• _What the task requires_
The lines to copy are those in the listing that hold the word "Pandas".

• _Record excerpts_
******************************
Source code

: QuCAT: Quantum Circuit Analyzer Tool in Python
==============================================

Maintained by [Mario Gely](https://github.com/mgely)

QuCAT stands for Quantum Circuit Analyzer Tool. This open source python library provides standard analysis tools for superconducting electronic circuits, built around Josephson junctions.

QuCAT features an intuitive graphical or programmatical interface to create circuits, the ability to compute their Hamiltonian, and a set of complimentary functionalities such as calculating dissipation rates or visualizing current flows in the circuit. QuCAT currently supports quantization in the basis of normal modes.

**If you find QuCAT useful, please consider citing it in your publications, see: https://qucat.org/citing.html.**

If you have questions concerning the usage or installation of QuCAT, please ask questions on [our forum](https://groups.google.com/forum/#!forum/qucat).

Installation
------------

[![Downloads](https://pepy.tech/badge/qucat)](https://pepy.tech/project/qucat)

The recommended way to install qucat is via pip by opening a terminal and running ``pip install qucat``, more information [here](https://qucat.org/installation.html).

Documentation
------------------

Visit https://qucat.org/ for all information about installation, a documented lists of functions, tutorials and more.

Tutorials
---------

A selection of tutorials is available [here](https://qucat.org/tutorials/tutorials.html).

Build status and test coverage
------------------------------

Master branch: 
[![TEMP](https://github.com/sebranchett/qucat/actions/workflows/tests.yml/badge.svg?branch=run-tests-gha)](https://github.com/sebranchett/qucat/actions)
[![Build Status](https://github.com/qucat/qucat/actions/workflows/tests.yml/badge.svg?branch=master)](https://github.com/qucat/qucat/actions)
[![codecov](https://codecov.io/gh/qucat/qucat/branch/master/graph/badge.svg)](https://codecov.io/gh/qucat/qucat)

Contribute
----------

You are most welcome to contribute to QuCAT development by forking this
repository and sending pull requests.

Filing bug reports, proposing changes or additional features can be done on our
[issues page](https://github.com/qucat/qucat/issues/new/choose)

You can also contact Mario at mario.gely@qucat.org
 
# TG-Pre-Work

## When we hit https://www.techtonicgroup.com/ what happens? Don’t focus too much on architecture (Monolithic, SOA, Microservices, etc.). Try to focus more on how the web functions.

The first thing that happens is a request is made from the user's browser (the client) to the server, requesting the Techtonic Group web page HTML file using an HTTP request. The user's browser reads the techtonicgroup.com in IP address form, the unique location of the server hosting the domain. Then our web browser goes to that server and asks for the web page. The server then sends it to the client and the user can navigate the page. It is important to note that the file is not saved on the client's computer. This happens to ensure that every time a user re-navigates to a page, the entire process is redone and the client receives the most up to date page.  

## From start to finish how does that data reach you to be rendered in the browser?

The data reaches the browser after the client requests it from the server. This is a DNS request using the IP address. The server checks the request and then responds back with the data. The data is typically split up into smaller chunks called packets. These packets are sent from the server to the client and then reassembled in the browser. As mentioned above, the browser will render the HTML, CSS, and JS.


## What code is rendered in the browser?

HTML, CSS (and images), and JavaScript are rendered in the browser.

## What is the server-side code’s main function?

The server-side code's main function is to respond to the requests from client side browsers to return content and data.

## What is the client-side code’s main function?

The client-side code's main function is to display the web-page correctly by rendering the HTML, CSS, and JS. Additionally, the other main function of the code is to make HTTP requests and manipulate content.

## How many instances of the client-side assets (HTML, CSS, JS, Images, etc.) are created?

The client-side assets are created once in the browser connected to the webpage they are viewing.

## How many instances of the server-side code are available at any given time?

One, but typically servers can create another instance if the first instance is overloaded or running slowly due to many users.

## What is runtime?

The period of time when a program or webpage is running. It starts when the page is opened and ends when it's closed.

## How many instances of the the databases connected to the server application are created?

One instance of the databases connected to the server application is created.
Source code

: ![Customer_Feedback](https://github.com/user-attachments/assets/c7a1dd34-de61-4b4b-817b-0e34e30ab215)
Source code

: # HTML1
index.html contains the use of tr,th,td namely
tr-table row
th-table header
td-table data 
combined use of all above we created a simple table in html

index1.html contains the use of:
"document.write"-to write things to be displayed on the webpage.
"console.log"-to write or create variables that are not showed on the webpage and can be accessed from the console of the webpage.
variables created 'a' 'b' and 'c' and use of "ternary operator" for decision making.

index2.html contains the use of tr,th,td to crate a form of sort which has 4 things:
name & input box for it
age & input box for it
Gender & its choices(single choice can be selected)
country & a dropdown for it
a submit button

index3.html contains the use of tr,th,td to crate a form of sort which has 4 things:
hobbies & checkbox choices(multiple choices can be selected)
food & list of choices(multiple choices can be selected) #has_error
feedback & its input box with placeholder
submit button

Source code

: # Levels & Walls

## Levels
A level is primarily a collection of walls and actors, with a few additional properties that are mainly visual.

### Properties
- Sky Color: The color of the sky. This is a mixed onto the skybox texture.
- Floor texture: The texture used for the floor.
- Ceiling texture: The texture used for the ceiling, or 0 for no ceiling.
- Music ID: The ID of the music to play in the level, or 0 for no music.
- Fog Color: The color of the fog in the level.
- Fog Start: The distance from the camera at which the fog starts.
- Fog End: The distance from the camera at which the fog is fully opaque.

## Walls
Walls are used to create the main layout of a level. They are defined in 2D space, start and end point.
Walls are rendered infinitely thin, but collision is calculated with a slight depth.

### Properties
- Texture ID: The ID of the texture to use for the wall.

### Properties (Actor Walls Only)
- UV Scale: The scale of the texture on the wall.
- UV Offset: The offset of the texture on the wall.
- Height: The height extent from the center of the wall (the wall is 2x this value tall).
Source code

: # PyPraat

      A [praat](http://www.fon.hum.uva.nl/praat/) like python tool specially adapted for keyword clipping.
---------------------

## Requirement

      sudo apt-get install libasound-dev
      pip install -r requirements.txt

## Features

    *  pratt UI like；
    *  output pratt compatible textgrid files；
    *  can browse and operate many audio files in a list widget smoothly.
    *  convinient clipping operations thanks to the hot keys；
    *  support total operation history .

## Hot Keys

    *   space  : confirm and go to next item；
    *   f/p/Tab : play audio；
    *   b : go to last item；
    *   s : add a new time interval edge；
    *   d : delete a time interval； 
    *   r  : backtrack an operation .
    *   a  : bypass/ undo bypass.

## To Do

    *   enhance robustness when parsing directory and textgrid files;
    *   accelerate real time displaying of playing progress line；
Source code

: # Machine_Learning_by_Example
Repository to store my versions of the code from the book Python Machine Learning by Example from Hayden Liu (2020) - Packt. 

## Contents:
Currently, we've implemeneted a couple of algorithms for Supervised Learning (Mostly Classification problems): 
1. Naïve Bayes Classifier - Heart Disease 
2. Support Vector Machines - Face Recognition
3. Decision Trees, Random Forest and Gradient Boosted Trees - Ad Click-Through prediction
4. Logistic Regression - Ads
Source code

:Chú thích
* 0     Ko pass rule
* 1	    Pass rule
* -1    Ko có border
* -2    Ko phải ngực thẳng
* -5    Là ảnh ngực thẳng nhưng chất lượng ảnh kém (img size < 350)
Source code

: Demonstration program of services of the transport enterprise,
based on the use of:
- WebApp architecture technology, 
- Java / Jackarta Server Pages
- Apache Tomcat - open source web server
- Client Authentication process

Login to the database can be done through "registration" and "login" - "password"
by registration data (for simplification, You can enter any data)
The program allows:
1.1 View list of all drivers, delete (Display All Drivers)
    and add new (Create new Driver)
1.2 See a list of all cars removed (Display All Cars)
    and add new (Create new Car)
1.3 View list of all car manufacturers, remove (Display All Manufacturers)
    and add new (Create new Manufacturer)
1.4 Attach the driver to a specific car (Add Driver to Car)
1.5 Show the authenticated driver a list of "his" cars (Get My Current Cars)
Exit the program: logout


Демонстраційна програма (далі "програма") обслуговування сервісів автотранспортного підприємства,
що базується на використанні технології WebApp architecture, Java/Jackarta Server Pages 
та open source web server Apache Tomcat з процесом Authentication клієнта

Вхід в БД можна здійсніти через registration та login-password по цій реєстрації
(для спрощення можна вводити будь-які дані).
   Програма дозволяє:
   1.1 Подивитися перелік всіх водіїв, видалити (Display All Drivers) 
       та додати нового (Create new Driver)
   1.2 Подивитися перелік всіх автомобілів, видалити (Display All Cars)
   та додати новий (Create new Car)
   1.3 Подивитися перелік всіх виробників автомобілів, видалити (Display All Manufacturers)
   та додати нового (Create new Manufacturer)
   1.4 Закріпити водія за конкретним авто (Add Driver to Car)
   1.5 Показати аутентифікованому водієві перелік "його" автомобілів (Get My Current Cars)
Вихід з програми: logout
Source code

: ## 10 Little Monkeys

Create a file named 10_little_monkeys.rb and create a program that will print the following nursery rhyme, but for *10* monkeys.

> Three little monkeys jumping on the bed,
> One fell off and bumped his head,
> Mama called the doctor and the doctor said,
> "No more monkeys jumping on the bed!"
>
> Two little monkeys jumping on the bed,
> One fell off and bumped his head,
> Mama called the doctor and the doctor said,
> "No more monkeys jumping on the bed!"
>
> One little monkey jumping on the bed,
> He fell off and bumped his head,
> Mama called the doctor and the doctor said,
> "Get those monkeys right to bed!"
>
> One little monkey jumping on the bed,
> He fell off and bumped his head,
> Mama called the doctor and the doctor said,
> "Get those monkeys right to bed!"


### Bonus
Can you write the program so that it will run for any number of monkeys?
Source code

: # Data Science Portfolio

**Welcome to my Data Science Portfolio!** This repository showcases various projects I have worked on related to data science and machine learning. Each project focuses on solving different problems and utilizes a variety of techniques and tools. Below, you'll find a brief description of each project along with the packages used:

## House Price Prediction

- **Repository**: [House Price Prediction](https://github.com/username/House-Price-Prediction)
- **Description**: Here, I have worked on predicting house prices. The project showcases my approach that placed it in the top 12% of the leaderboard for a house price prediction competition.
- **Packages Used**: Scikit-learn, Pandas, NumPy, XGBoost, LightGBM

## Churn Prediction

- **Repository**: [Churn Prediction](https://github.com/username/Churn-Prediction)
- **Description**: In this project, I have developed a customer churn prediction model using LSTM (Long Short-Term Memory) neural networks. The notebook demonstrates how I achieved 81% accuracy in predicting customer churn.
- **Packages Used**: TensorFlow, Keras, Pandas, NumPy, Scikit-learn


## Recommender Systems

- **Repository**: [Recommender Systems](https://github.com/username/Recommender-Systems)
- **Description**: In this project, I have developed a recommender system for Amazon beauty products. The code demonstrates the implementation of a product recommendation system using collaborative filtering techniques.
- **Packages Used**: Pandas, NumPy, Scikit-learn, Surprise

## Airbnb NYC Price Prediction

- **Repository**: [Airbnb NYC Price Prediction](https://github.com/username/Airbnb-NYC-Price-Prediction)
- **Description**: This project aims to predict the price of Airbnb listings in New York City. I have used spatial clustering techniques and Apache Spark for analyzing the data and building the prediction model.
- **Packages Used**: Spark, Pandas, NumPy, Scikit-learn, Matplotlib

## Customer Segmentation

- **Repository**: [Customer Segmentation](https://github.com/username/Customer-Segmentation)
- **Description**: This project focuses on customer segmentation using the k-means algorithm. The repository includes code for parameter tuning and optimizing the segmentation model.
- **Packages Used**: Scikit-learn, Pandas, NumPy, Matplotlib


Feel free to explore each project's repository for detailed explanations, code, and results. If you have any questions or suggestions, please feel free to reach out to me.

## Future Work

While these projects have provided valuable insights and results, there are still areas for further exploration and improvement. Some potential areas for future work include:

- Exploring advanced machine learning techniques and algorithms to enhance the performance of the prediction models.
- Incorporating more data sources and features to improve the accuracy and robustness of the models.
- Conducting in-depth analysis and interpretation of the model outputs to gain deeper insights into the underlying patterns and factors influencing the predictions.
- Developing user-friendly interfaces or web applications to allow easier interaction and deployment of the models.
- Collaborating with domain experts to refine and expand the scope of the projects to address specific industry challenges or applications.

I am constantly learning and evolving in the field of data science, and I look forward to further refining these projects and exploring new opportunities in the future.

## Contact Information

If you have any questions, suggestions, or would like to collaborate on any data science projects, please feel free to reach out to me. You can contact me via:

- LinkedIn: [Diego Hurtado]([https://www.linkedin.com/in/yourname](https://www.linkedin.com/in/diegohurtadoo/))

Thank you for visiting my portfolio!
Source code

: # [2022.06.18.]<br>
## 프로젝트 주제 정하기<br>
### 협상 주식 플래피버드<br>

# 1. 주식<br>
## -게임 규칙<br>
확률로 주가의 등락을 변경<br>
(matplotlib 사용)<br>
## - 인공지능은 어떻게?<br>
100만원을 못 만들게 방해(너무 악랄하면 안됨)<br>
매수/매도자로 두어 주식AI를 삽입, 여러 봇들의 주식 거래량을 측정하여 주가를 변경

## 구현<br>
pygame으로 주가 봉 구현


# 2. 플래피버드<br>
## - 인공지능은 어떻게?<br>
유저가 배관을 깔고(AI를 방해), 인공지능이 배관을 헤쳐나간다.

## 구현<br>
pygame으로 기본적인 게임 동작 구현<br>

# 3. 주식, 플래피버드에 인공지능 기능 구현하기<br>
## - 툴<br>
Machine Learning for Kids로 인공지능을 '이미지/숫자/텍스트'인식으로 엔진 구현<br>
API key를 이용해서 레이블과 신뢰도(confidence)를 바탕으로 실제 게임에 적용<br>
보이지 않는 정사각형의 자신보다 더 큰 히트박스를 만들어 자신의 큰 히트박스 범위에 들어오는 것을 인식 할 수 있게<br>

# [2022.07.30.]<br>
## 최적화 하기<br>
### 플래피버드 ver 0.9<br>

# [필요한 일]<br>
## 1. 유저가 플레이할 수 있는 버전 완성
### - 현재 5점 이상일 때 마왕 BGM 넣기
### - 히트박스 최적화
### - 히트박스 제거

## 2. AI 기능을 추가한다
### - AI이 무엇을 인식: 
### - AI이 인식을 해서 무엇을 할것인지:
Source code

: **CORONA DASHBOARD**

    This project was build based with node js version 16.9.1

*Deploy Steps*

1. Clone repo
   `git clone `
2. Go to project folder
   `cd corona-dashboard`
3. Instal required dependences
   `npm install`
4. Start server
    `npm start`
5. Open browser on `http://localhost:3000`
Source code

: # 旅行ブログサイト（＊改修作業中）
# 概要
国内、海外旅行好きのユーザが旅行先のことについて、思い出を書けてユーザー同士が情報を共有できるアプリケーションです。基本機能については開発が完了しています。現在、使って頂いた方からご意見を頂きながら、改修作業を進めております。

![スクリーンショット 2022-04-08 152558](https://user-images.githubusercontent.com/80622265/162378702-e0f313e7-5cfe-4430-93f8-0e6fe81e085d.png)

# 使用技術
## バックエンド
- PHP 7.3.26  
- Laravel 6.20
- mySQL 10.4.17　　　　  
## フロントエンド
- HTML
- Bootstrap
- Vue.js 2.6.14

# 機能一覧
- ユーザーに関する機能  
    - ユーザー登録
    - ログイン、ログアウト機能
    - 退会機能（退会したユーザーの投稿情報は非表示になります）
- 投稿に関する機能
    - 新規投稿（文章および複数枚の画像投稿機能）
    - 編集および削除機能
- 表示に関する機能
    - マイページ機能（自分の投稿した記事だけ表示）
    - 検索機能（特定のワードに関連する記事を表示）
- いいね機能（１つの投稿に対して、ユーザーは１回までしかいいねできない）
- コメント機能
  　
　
******************************
• _Task solution_
- **Packages Used**: Scikit-learn, Pandas, NumPy, XGBoost, LightGBM
- **Packages Used**: TensorFlow, Keras, Pandas, NumPy, Scikit-learn
- **Packages Used**: Pandas, NumPy, Scikit-learn, Surprise
- **Packages Used**: Spark, Pandas, NumPy, Scikit-learn, Matplotlib
- **Packages Used**: Scikit-learn, Pandas, NumPy, Matplotlib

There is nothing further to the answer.